Photo of children in a classroom

The Education Endowment Foundation (EEF) and the Royal Society of Arts (RSA) have launched a £2.5m fund to rectify an “urgent need” to provide “better evidence” of the impact of cultural learning approaches on attainment, based on a review that failed to include evidence about the impact of the world’s longest-running arts education intervention.

The decision to establish the fund was in response to a literature review EEF commissioned from the University of Durham, which found “199 relevant studies” and concluded that there was “limited high-quality research” into the impact different arts approaches have on pupil outcomes.

But Creative Partnerships, a £380m government-funded programme which ran from 2002-2011, was not included in the EEF review. It reported “modest, but statistically significant improvements” on pupil learning at all key stages, but was not included in the EEF review because the programme and associated literature “did not contain the key words” used in a search. 

New programme

The new £2.5m fund is to support trials of different activities, such as performance, museum and exhibition visits, and to focus on schools in areas of deprivation. Noting that schools are increasingly accountable for the impact of their spending decisions on pupil attainment, EEF believes there is a need for more evidence on the relative benefits of different approaches and strategies.

This is in spite of earlier studies aiming to provide precisely this. Writing in AP in 2004, then ACE Communications Coordinator David Armstrong said Creative Partnerships had been “explicitly focused” on learning outcomes. “One of the greatest problems in the past has been the short-lived nature of similar initiatives, meaning that benefits have not been passed on to future generations,” he added.

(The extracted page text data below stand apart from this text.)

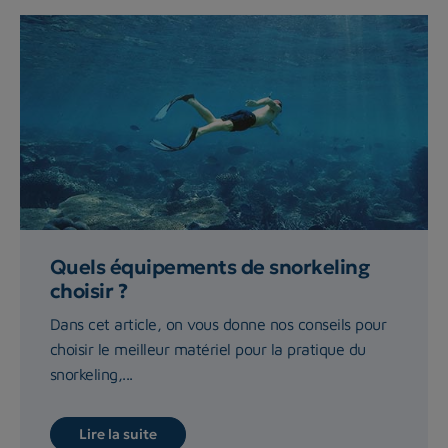
Quels équipements de snorkeling
choisir ?
Dans cet article, on vous donne nos conseils pour
choisir le meilleur matériel pour la pratique du
snorkeling,...
Lire la suite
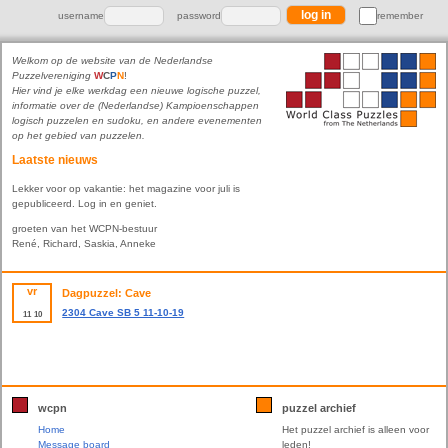
username
password
remember
Welkom op de website van de Nederlandse
Puzzelvereniging
W
C
P
N
!
Hier vind je elke werkdag een nieuwe logische puzzel,
informatie over de (Nederlandse) Kampioenschappen
logisch puzzelen en sudoku, en andere evenementen
op het gebied van puzzelen.
Laatste nieuws
Lekker voor op vakantie: het magazine voor juli is
gepubliceerd. Log in en geniet.
groeten van het WCPN-bestuur
René, Richard, Saskia, Anneke
vr
Dagpuzzel: Cave
2304 Cave SB 5 11-10-19
11
10
wcpn
puzzel archief
Home
Het puzzel archief is alleen voor
Message board
leden!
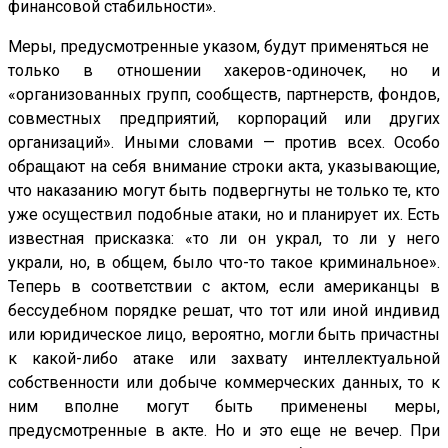
финансовой стабильности».
Меры, предусмотренные указом, будут применяться не
только в отношении хакеров-одиночек, но и
«организованных групп, сообществ, партнерств, фондов,
совместных предприятий, корпораций или других
организаций». Иными словами — против всех. Особо
обращают на себя внимание строки акта, указывающие,
что наказанию могут быть подвергнуты не только те, кто
уже осуществил подобные атаки, но и планирует их. Есть
известная присказка: «то ли он украл, то ли у него
украли, но, в общем, было что-то такое криминальное».
Теперь в соответствии с актом, если американцы в
бессудебном порядке решат, что тот или иной индивид
или юридическое лицо, вероятно, могли быть причастны
к какой-либо атаке или захвату интеллектуальной
собственности или добыче коммерческих данных, то к
ним вполне могут быть применены меры,
предусмотренные в акте. Но и это еще не вечер. При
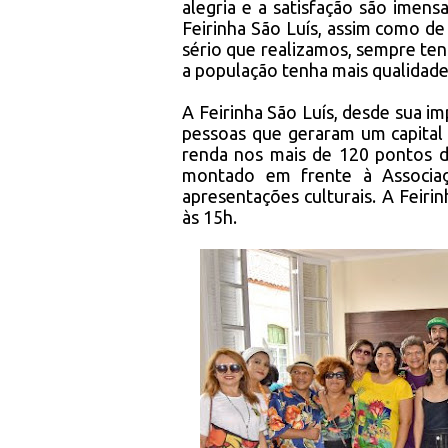
alegria e a satisfação são imen
Feirinha São Luís, assim como de
sério que realizamos, sempre te
a população tenha mais qualidade 
A Feirinha São Luís, desde sua i
pessoas que geraram um capital 
renda nos mais de 120 pontos d
montado em frente à Associaç
apresentações culturais. A Feir
às 15h.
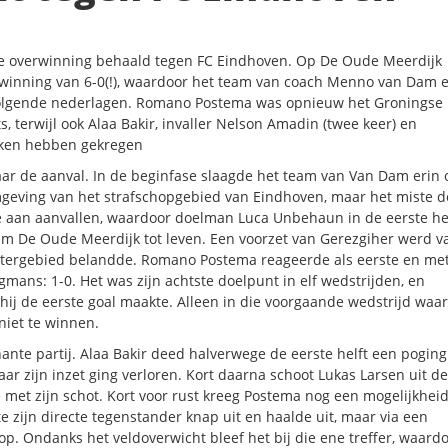
e overwinning behaald tegen FC Eindhoven. Op De Oude Meerdijk
inning van 6-0(!), waardoor het team van coach Menno van Dam 
volgende nederlagen. Romano Postema was opnieuw het Groningse
 terwijl ook Alaa Bakir, invaller Nelson Amadin (twee keer) en
nken hebben gekregen
aar de aanval. In de beginfase slaagde het team van Van Dam erin
mgeving van het strafschopgebied van Eindhoven, maar het miste d
 aan aanvallen, waardoor doelman Luca Unbehaun in de eerste he
wam De Oude Meerdijk tot leven. Een voorzet van Gerezgiher werd v
fmetergebied belandde. Romano Postema reageerde als eerste en me
mans: 1-0. Het was zijn achtste doelpunt in elf wedstrijden, en
 hij de eerste goal maakte. Alleen in die voorgaande wedstrijd waa
niet te winnen.
te partij. Alaa Bakir deed halverwege de eerste helft een pogin
aar zijn inzet ging verloren. Kort daarna schoot Lukas Larsen uit de
met zijn schot. Kort voor rust kreeg Postema nog een mogelijkhei
e zijn directe tegenstander knap uit en haalde uit, maar via een
. Ondanks het veldoverwicht bleef het bij die ene treffer, waard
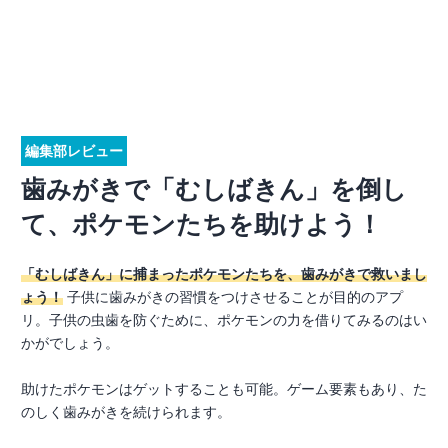
編集部レビュー
歯みがきで「むしばきん」を倒し
て、ポケモンたちを助けよう！
「むしばきん」に捕まったポケモンたちを、歯みがきで救いまし
ょう！
子供に歯みがきの習慣をつけさせることが目的のアプ
リ。子供の虫歯を防ぐために、ポケモンの力を借りてみるのはい
かがでしょう。
助けたポケモンはゲットすることも可能。ゲーム要素もあり、た
のしく歯みがきを続けられます。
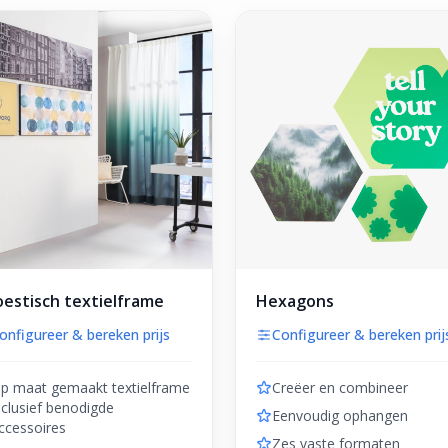
estisch textielframe
Hexagons
onfigureer & bereken prijs
Configureer & bereken prij
p maat gemaakt textielframe
Creëer en combineer
nclusief benodigde
Eenvoudig ophangen
ccessoires
Zes vaste formaten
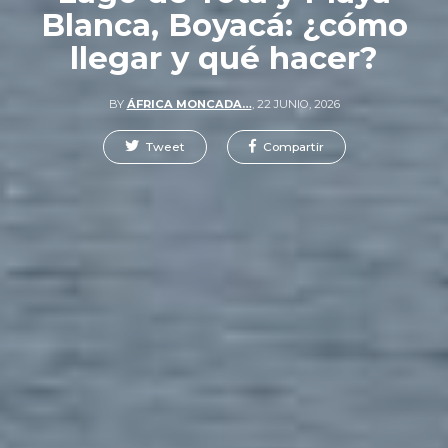
Blanca, Boyacá: ¿cómo
llegar y qué hacer?
BY
ÁFRICA MONCADA…
,
22 JUNIO, 2026
Tweet
Compartir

Similarly, a Critical Review of the entire Creative Partnerships archive, now housed at the University of Nottingham, was released in 2015 – a year before the EEF review was published. It concluded that the main gap in research was for a longitudinal study tracking students’ and teachers’ learning over time, and said that “this is something any future national arts-based or cultural programme needs to do”. The report also referred to annual research by the National Foundation for Education Research (NFER) for Creative Partnerships, which found statistically significant improvements on pupil learning at all key stages across all schools.

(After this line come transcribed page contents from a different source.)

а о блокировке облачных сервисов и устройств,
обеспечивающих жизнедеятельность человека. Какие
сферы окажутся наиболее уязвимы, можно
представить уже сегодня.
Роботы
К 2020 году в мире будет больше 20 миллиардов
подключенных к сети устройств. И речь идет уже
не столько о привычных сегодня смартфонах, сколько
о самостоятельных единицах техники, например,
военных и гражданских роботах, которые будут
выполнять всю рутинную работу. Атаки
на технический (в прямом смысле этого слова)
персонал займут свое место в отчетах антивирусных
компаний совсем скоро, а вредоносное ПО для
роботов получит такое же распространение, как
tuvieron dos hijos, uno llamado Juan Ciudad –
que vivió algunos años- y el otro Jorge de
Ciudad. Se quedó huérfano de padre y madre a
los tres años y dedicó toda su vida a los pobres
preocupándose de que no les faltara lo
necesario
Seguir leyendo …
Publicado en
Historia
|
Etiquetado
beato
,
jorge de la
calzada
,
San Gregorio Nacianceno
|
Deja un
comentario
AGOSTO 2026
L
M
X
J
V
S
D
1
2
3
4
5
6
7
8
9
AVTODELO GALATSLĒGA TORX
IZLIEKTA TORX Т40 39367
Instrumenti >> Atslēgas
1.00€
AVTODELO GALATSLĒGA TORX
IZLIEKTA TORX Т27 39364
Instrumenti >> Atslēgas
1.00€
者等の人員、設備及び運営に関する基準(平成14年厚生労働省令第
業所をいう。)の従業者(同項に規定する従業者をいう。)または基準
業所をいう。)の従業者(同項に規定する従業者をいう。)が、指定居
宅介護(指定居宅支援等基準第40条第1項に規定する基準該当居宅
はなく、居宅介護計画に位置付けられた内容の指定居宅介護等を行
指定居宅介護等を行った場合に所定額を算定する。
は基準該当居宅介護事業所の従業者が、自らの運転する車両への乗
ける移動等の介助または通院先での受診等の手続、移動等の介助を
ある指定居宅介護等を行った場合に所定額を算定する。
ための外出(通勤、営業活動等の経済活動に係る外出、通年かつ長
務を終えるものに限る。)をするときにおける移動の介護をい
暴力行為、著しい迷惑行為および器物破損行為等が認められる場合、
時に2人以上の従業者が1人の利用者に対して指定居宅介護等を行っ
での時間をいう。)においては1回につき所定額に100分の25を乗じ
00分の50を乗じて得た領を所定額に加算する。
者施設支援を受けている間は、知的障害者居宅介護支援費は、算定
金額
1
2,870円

One of the two researchers who worked on the EEF review, Beng Huat See, said the NFER research and the Critical Review were not excluded because they were of an insufficient quality, but because the reports did not turn up in a document search.

“One of the reasons could be that the title of the report and the abstracts did not contain the key words that we used in our search: like ‘arts’, ‘music’, ‘drama’ and ‘dance’,” she said.

‘No need for more research’

The view that there is insufficient evidence to support claims for the value of cultural learning approaches in schools is not one that is endorsed in Wales. “We are surprised at the suggestion that there is a lack of research on the impact of arts education. It has been the subject of academic study for many decades around the world,” said Nick Capaldi, Chief Executive of the Arts Council of Wales.

In 2015, Wales committed to an overhaul of its entire curriculum, installing expressive arts as one of six ‘areas of learning and experience’ to replace traditional subjects for children aged 3 to 16.

The change emerged as the result of the ‘Successful Futures’ report, which Capaldi labelled the “clearest possible endorsement of the value of putting arts and creativity at the heart of the curriculum”.

“Creative Learning through the Arts – a major five-year initiative between the Arts Council of Wales and the Welsh Government – is founded on extensive international research and evidence,” he added.

“Not all of this research will be equally persuasive, but we are convinced that embedding creativity in the school curriculum helps learning outcomes. This is the proposition that Creative Learning through the Arts is designed to test.”

The RSA and EEF are looking for applications from arts and cultural organisations, schools, universities and other non-profit organisations by 15 February.